The mother doesn’t help build much sympathy either because she is such a miserable mess. While their characters’ behaviors are in place to represent themes of coping with loss and grief, the dark side of loneliness and depression, and unhealthy bonds a mother and child can form when they only have each other, I kind of wanted them to fall into a pit of hellish despair so they’d just shut up….
I so want a copy of this terrifying children’s book.
On top of that, the movie’s pacing is choppy and disjointed, the slow burn never picks up, and the ending—aside from the freaky Babadook himself watering down to just another possession figure instead of delivering on his own unique identity—is kind of ridiculous and not in keeping at all with the rest of the film. Unless you go with some deep analysis, like maybe the only way to tame the misery in your life is to bury it in your basement…and feed its miserable dead ass worms?

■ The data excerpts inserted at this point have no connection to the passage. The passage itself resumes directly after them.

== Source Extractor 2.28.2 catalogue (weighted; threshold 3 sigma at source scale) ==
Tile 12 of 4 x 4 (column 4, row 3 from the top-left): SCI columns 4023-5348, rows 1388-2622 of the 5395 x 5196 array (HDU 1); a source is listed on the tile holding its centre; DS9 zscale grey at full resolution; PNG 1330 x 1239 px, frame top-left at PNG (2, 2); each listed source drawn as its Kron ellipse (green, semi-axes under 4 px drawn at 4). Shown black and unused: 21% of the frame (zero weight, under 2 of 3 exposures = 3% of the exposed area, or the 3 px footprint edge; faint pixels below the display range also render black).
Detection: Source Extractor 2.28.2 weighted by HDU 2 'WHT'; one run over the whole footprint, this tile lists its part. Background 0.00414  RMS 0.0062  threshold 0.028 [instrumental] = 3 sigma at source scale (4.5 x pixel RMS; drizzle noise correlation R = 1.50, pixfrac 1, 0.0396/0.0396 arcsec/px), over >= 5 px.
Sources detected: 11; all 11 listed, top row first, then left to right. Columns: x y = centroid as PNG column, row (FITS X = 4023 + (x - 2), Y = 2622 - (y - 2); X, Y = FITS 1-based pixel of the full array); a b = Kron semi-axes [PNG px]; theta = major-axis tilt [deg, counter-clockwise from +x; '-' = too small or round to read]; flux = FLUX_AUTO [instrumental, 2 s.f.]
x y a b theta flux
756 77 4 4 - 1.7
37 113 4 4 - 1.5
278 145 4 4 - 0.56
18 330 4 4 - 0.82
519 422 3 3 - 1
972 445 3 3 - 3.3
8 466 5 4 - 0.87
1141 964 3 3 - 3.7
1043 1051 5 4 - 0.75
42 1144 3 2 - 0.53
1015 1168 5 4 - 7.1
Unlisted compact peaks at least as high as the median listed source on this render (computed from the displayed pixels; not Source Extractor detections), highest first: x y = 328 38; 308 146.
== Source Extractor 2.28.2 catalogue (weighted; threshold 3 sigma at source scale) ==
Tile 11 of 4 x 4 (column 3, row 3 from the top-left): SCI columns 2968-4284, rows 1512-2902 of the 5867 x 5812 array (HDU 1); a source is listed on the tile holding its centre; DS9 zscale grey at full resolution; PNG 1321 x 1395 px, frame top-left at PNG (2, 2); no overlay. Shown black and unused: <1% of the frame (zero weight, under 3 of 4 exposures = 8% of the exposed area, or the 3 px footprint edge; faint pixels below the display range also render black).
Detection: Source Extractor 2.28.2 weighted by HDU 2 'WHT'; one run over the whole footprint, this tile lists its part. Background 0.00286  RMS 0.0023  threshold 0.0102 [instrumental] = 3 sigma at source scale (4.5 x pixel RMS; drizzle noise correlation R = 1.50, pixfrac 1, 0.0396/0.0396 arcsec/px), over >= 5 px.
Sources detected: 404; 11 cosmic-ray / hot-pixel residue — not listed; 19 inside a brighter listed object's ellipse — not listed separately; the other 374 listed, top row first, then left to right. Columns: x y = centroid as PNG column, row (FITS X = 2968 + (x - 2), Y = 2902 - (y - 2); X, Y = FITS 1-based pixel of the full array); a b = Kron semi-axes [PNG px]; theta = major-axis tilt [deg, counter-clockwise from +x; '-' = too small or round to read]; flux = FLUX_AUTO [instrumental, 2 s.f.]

But who cares about all that serious stuff? When The Babadook is scary, he’s terrifying!
DEVIL’S TOWER (2014)
Devil’s Tower is a rather schizo experience. It starts fairly dark and foreboding, but suddenly shifts to horror comedy insanity to accommodate the presence of Jason Mewes of Jay & Silent Bob, who is introduced about halfway through the movie. It also plays out like a spooky supernatural ghost story at first then winds up in campy zombie outbreak territory so that Jason can be the big zombie slaying hero.
It’s almost as if someone is just pulling the characters’ strings and tossing them into random situations, no matter how messy it makes the storyline.
Why so scared and serious? Oh. Jason Mewes hasn’t shown up yet.
In fact, that’s pretty much exactly what is happening. It’s hard to even explain. Our main girl moves into a big tenement apartment building after her abusive mother kicks her out. This creepy place is filled with an eclectic group of eccentrics. My personal favorite is the sexy blonde chick who ties up her boyfriend with only a rubber glove over his package before whipping out the anal beads!
But it’s not all sex fun and games. Our main girl has to contend with ghostly apparitions, blackouts, squatters breaking into her apartment, and her cruel mother, who just won’t leave her alone. That’s all on top of something really weird that’s going on inside her television….
Devil’s Tower is fucking wacky! As it moves away from its eerie beginnings and gets into trippy, nonsensical territory, it feels more like cheesy direct-to-VHS stuff from the 80s. The good stuff. There’s a party. There’s lipstick lesbian sex. There’s a ghost girl. There’s an armchair corpse calling the shots. There’s a hot guy showing off a banging body while banging a chick. And then there’s the gory zombie outbreak, which even includes a male zombie who can’t keep his eyes off the hot guy’s package.
And that’s followed by….
Is that a zombulge…or a devil’s tower?
And there are plenty of self-referential jokes about being trapped in a horror movie. I think the only downside to Devil’s Tower is that it wasted the first hour not being as dumb as the last awesome twenty minutes.
You’ll be shocked to learn that Devil’s Tower is my favorite of these three films.
I agree with you completely about The Babadook. It’s being oversold and people are clearly buying into the hype machine. It’s not a terrible movie, but it is definitely not the “greatest horror film of the last five years.” I watched it at night, in the dark, all by myself. It just didn’t exploit it’s own concept enough to be genuinely scary. And that kid! The car scene you have a picture of! I wanted the Babadook to kill him right at that moment. I think it would have also been more successful had it not been so episodic, that is not be so overt in its pulses. There was never a subtle slide into the next beat, all three were like a smack to the face. I liked it, it was decent, but not the masterpiece people are making it out to be.